◆ Provided data ◆
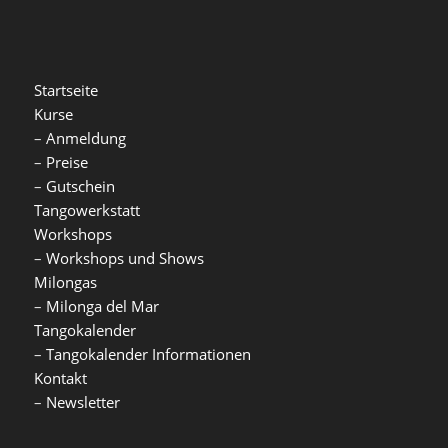
Startseite
Kurse
–
Anmeldung
–
Preise
–
Gutschein
Tangowerkstatt
Workshops
–
Workshops und Shows
Milongas
–
Milonga del Mar
Tangokalender
–
Tangokalender Informationen
Kontakt
–
Newsletter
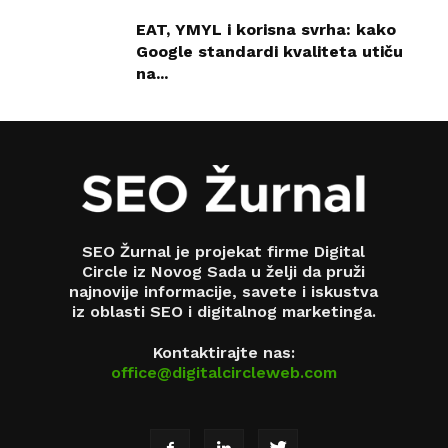
EAT, YMYL i korisna svrha: kako
Google standardi kvaliteta utiču
na...
SEO Žurnal je projekat firme Digital
Circle iz Novog Sada u želji da pruži
najnovije informacije, savete i iskustva
iz oblasti SEO i digitalnog marketinga.
Kontaktirajte nas:
office@digitalcircleweb.com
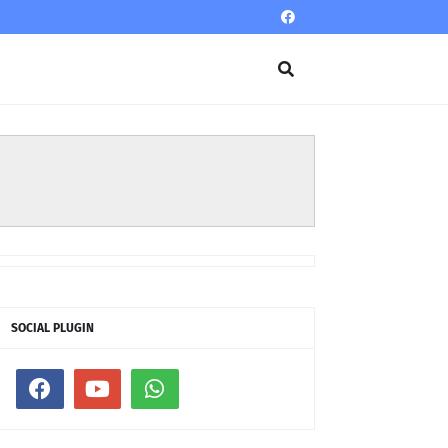
SOCIAL PLUGIN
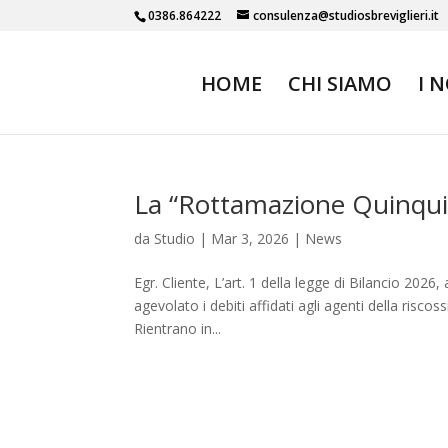
0386.864222
consulenza@studiosbreviglieri.it
HOME
CHI SIAMO
I 
La “Rottamazione Quinqui
da
Studio
|
Mar 3, 2026
|
News
Egr. Cliente, L’art. 1 della legge di Bilancio 2026
agevolato i debiti affidati agli agenti della risc
Rientrano in...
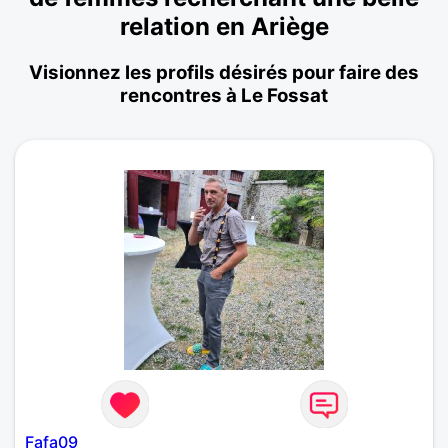
relation en Ariège
Visionnez les profils désirés pour faire des
rencontres à Le Fossat
Fafa09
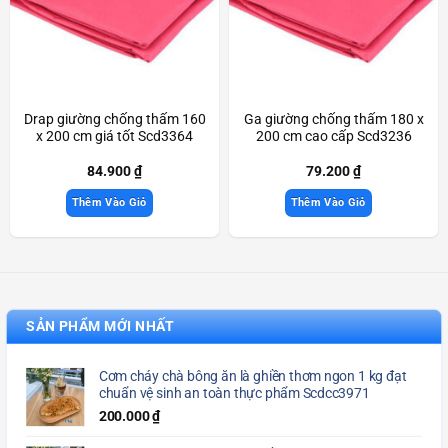
Drap giường chống thấm 160
Ga giường chống thấm 180 x
x 200 cm giá tốt Scd3364
200 cm cao cấp Scd3236
84.900
₫
79.200
₫
Thêm Vào Giỏ
Thêm Vào Giỏ
SẢN PHẨM MỚI NHẤT
Cơm cháy chà bông ăn là ghiền thơm ngon 1 kg đạt
chuẩn vệ sinh an toàn thực phẩm Scdcc3971
200.000
₫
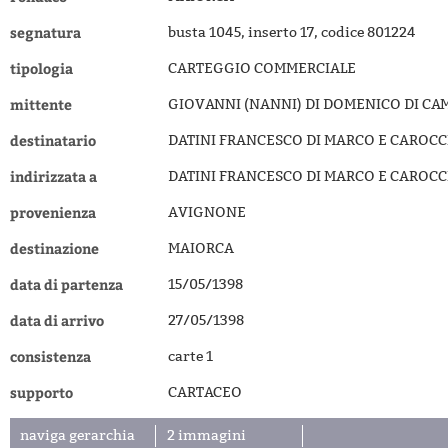
segnatura
busta 1045, inserto 17, codice 801224
tipologia
CARTEGGIO COMMERCIALE
mittente
GIOVANNI (NANNI) DI DOMENICO DI CA
destinatario
DATINI FRANCESCO DI MARCO E CAROCC
indirizzata a
DATINI FRANCESCO DI MARCO E CAROCC
provenienza
AVIGNONE
destinazione
MAIORCA
data di partenza
15/05/1398
data di arrivo
27/05/1398
consistenza
carte 1
supporto
CARTACEO
naviga gerarchia
2 immagini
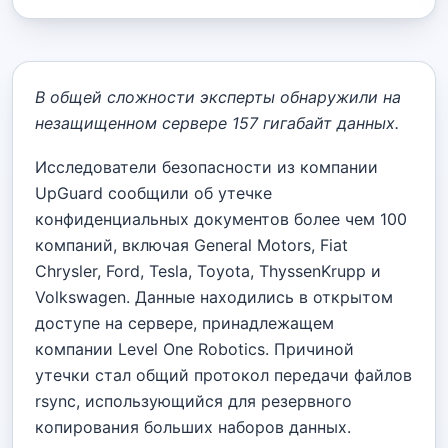
В общей сложности эксперты обнаружили на
незащищенном сервере 157 гигабайт данных.
Исследователи безопасности из компании
UpGuard сообщили об утечке
конфиденциальных документов более чем 100
компаний, включая General Motors, Fiat
Chrysler, Ford, Tesla, Toyota, ThyssenKrupp и
Volkswagen. Данные находились в открытом
доступе на сервере, принадлежащем
компании Level One Robotics. Причиной
утечки стал общий протокол передачи файлов
rsync, использующийся для резервного
копирования больших наборов данных.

◆ Directive ◆
Copy out the text of every row above word for word, leaving out the pictures.

◆ Completed task ◆
Startseite
Kurse
–
Anmeldung
–
Preise
–
Gutschein
Tangowerkstatt
Workshops
–
Workshops und Shows
Milongas
–
Milonga del Mar
Tangokalender
–
Tangokalender Informationen
Kontakt
–
Newsletter
EAT, YMYL i korisna svrha: kako
Google standardi kvaliteta utiču
na...
SEO Žurnal je projekat firme Digital
Circle iz Novog Sada u želji da pruži
najnovije informacije, savete i iskustva
iz oblasti SEO i digitalnog marketinga.
Kontaktirajte nas:
office@digitalcircleweb.com
SOCIAL PLUGIN
0386.864222
consulenza@studiosbreviglieri.it
HOME
CHI SIAMO
I 
La “Rottamazione Quinqui
da
Studio
|
Mar 3, 2026
|
News
Egr. Cliente, L’art. 1 della legge di Bilancio 2026
agevolato i debiti affidati agli agenti della risc
Rientrano in...
relation en Ariège
Visionnez les profils désirés pour faire des
rencontres à Le Fossat
Fafa09
Drap giường chống thấm 160
Ga giường chống thấm 180 x
x 200 cm giá tốt Scd3364
200 cm cao cấp Scd3236
84.900
₫
79.200
₫
Thêm Vào Giỏ
Thêm Vào Giỏ
SẢN PHẨM MỚI NHẤT
Cơm cháy chà bông ăn là ghiền thơm ngon 1 kg đạt
chuẩn vệ sinh an toàn thực phẩm Scdcc3971
200.000
₫
segnatura
busta 1045, inserto 17, codice 801224
tipologia
CARTEGGIO COMMERCIALE
mittente
GIOVANNI (NANNI) DI DOMENICO DI CA
destinatario
DATINI FRANCESCO DI MARCO E CAROCC
indirizzata a
DATINI FRANCESCO DI MARCO E CAROCC
provenienza
AVIGNONE
destinazione
MAIORCA
data di partenza
15/05/1398
data di arrivo
27/05/1398
consistenza
carte 1
supporto
CARTACEO
naviga gerarchia
2 immagini
В общей сложности эксперты обнаружили на
незащищенном сервере 157 гигабайт данных.
Исследователи безопасности из компании
UpGuard сообщили об утечке
конфиденциальных документов более чем 100
компаний, включая General Motors, Fiat
Chrysler, Ford, Tesla, Toyota, ThyssenKrupp и
Volkswagen. Данные находились в открытом
доступе на сервере, принадлежащем
компании Level One Robotics. Причиной
утечки стал общий протокол передачи файлов
rsync, использующийся для резервного
копирования больших наборов данных.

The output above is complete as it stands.